The one major thing I’d like to write about in my blog regularly, is that I have a chemical imbalance in my brain. It doesn’t mean I’m crazy. It just means I need to take medications and see a doctor regularly. The media – even my own publisher – don’t like to face the realities of a chemical imbalance in the brain, they’d rather fantasize about horror and sci fi, than research the truth about schizophrenia. I’ve done forty years of field research about it, and I’m going to write about it here, daily. I’m a writer. Get over it.

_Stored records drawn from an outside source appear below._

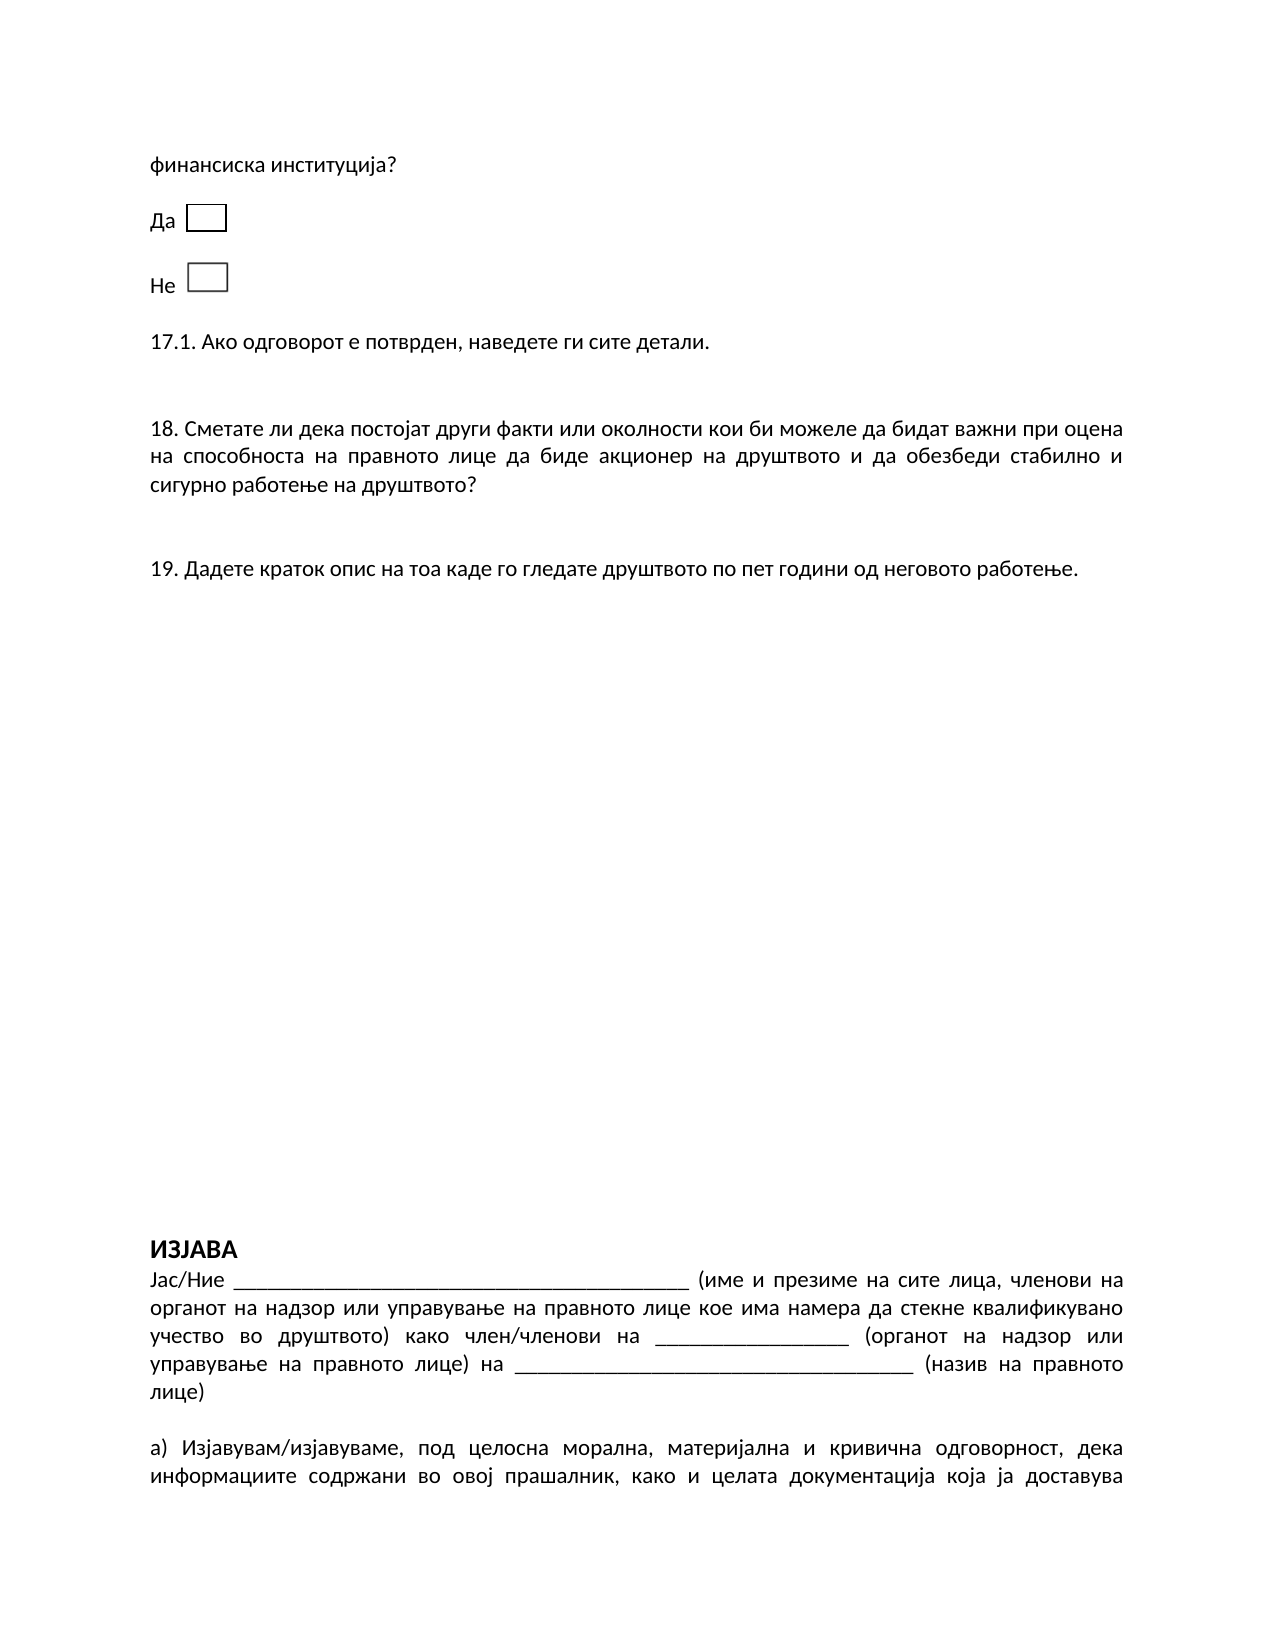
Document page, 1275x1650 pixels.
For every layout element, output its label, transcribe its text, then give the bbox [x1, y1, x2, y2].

text Јас/Ние ________________________________________ (име и презиме на сите лица, членови на органот на надзор или управување на правното лице кое има намера да стекне квалификувано учество во друштвото) како член/членови на _________________ (органот на надзор или управување на правното лице) на ___________________________________ (назив на правното лице) [150, 1265, 1125, 1405]
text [150, 1433, 1125, 1489]
picture [186, 262, 230, 294]
text Не [150, 262, 1125, 299]
text Да [150, 206, 1125, 234]
text 18. Сметате ли дека постојат други факти или околности кои би можеле да бидат важни при оцена на способноста на правното лице да биде акционер на друштвото и да обезбеди стабилно и сигурно работење на друштвото? [150, 414, 1125, 498]
text ИЗЈАВА [150, 1232, 1125, 1265]
text 17.1. Ако одговорот е потврден, наведете ги сите детали. [150, 327, 1125, 355]
text 19. Дадете краток опис на тоа каде го гледате друштвото по пет години од неговото работење. [150, 554, 1125, 582]
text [150, 150, 1125, 178]
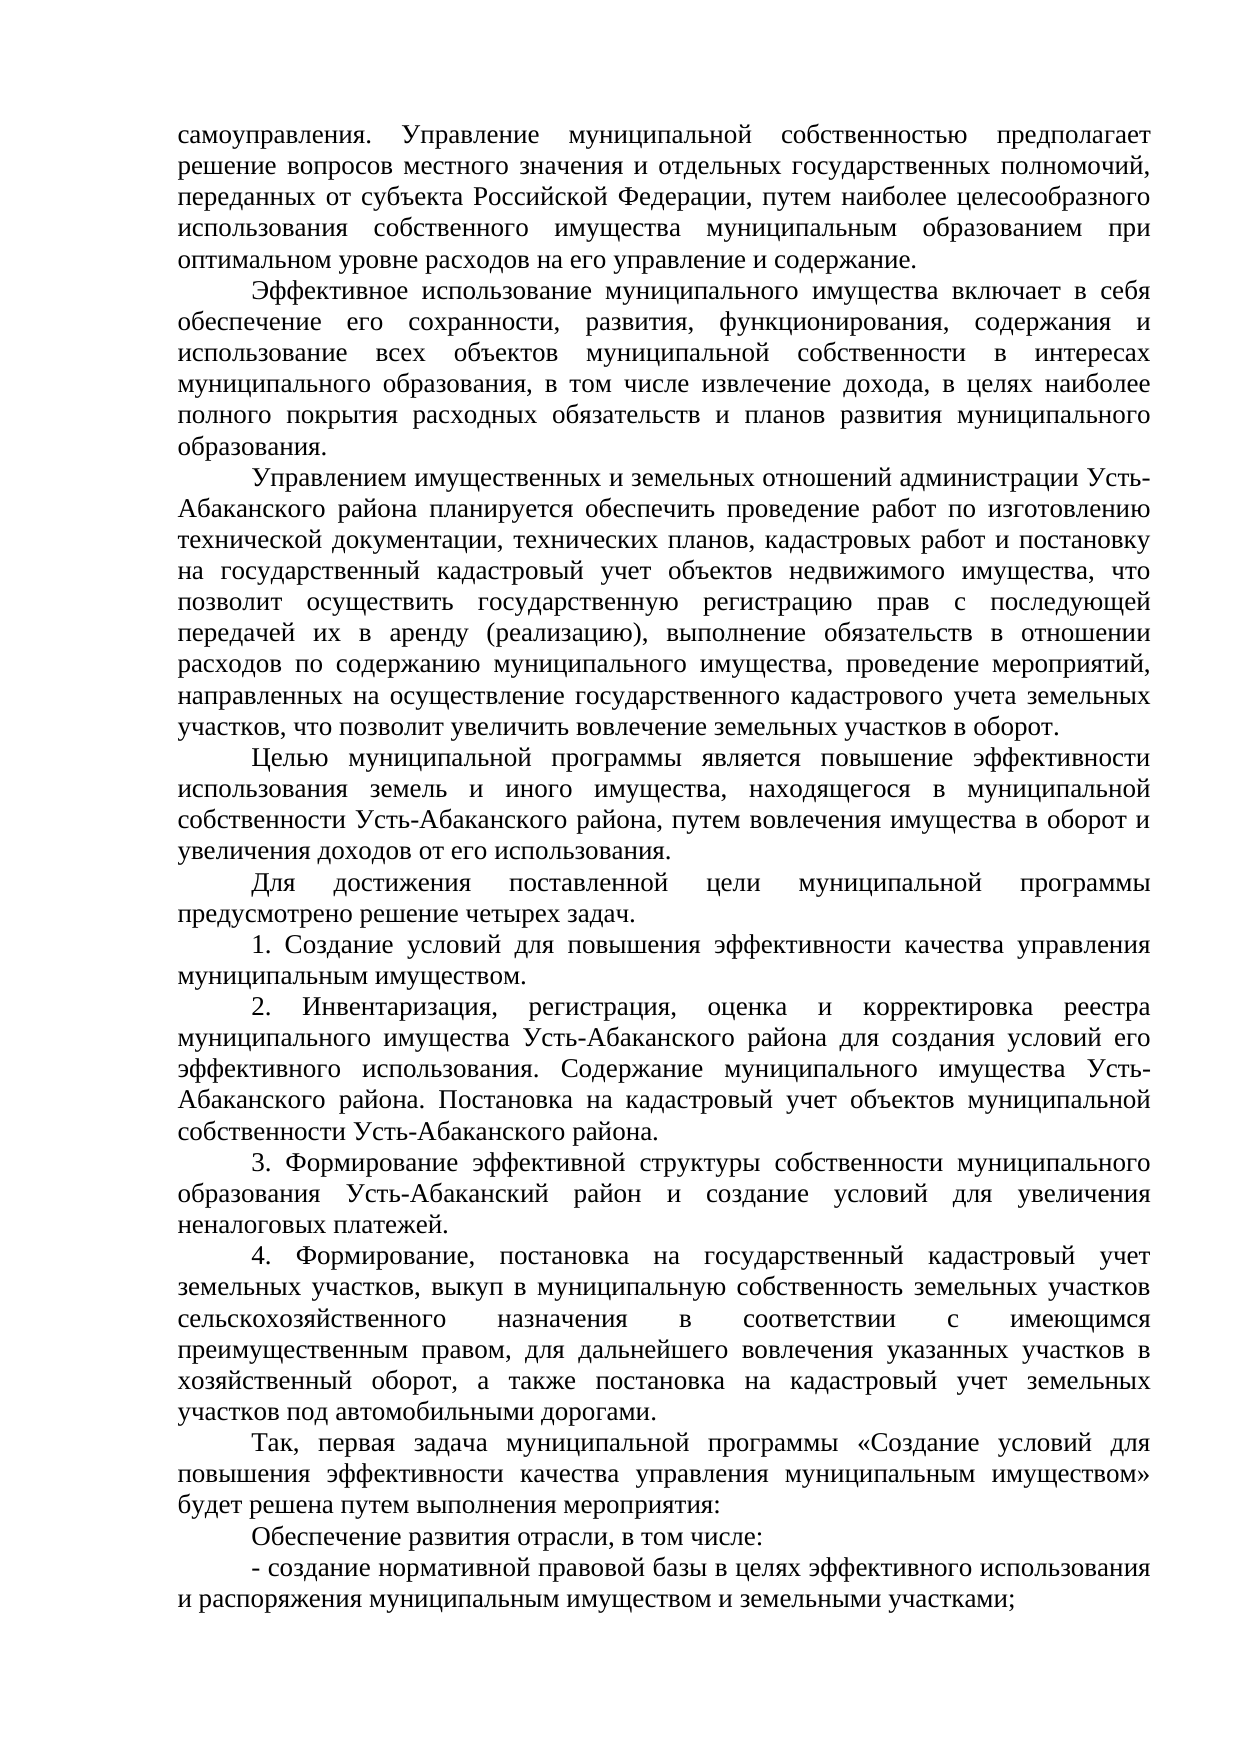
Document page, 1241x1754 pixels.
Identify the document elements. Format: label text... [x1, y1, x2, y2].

Schizophrenia is an hereditary thing. I got the bad gene thru my dad, thru his mom’s side of the family, and I had a traumatic experience when I was 20 yrs old. That’s all it takes, and I’ll have it till the day I die. Schizophrenia is incurable. If medial science could cure it, I would be cured by now, but I’ve been taking medication ever since I was 20. It’s chronic.
One thing I learned a long time ago, is that I cannot – I dare not – take alcohol with the condition I’ve got. The results have been disastrous in the past – in my life, that’s where. Another thing I found out from an MD, is that taking my psych meds for 40 yrs has wrecked my liver. Go figure that one out. The thing that helps my mental health is probably going to kill me, with liver failure if nothing else, one of these days. You can’t win for loosing in this world. So, I’ve got a liver problem, and an edema problem – swelling in my extremities from fluid backup, since my liver does not process fluids the way it’s supposed to. I dare not have caffeine, either.
I even quit smoking last year. I’m cleaning up my side of the street. I was a chain smoker, and have Chronic Obstructive Pulmonary Disease, or COPD. The last time I smoked a cigarette, I passed out in an elevator. Can’t have that now, can we?
I have a whole bunch of stories about the state hospital, but my publisher just doesn’t seem to want to run with the ball and publish them for me. There’s this big stigma about mental illness in our society, and I’m a writer. I want to fly in the face of the stigma. I just want to. There are millions of people with various forms of chemical imbalances in their brains, and many never go see a doctor. Many others do things like beat their kids and their wives. I watched my schizophrenic father do all that domestic violence crap when I was a kid, and I promised myself I’d be a passive person. By enlarge, I’ve kept that promise. So the one thing I want to be, I am. The bad habits I picked up, trying to self-medicate, I’ve put down. Not a bad track record, as far as I can think.
The thing I used to do when I was young was to try to make myself feel better by taking substances: like taking a drink or a drug. It didn’t really work. I ended up with clinical paranoia and all these other health problems. I didn’t know which way to turn to get enough food to eat, not to mention getting on other people’s nerves right and left. I’d end up in a state hospital, and get three hots and a cot for awhile, and I got so I never wanted to leave. The last time I was in a state hospital, I think I was in for better than two years, on a couple of doctor’s certificates. The thing that won me my freedom was getting sober and staying sober. The other thing which has won me my health is I stopped smoking cigarettes. I’m a lot healthier since. My body generally functions better, and if it weren’t for my artificial hip, that I got last year, I think I’d be in the pink of health in every way – for a man who has a few chronic conditions.
That’s right, I have a few chronic conditions. Alcoholism, schizophrenia, and Chronic Obstructive Pulmonary Disease, not to mention Cirrhosis of the liver. I read like a medical journal. The Medicare and Care First/Blue Cross programs have been reading the writings on the walls of doctors’ bills for a lifetime. Can you feature a man who can write like this, and still has all this stuff to slow him down? What my friends in the Program can’t figure out is how I managed to stay sober almost 30 yrs. Well, that’s not a hard question. I really have had a spiritual experience. I frequently have spiritual experiences.
I know whom I have believed and am persuaded that He is able to present that which He has promised against that day. I’m going to Heaven, and all hell can’t stop me from going. I’m a conqueror of addictions, and I’m foraging ahead with better physical and mental health than ever before. If I have to carry the torch of deliverance in this blog, to open the eyes of the populous about a chemical imbalance in the brain, I’ll do it. You don’t have to read it. But I do have to write it. I did this with another issue on another medium a long time ago, and the results have been phenomenal. No kidding. I’m a gentleman, and a writer. Anyone wonder what happened to me, well, just keep reading.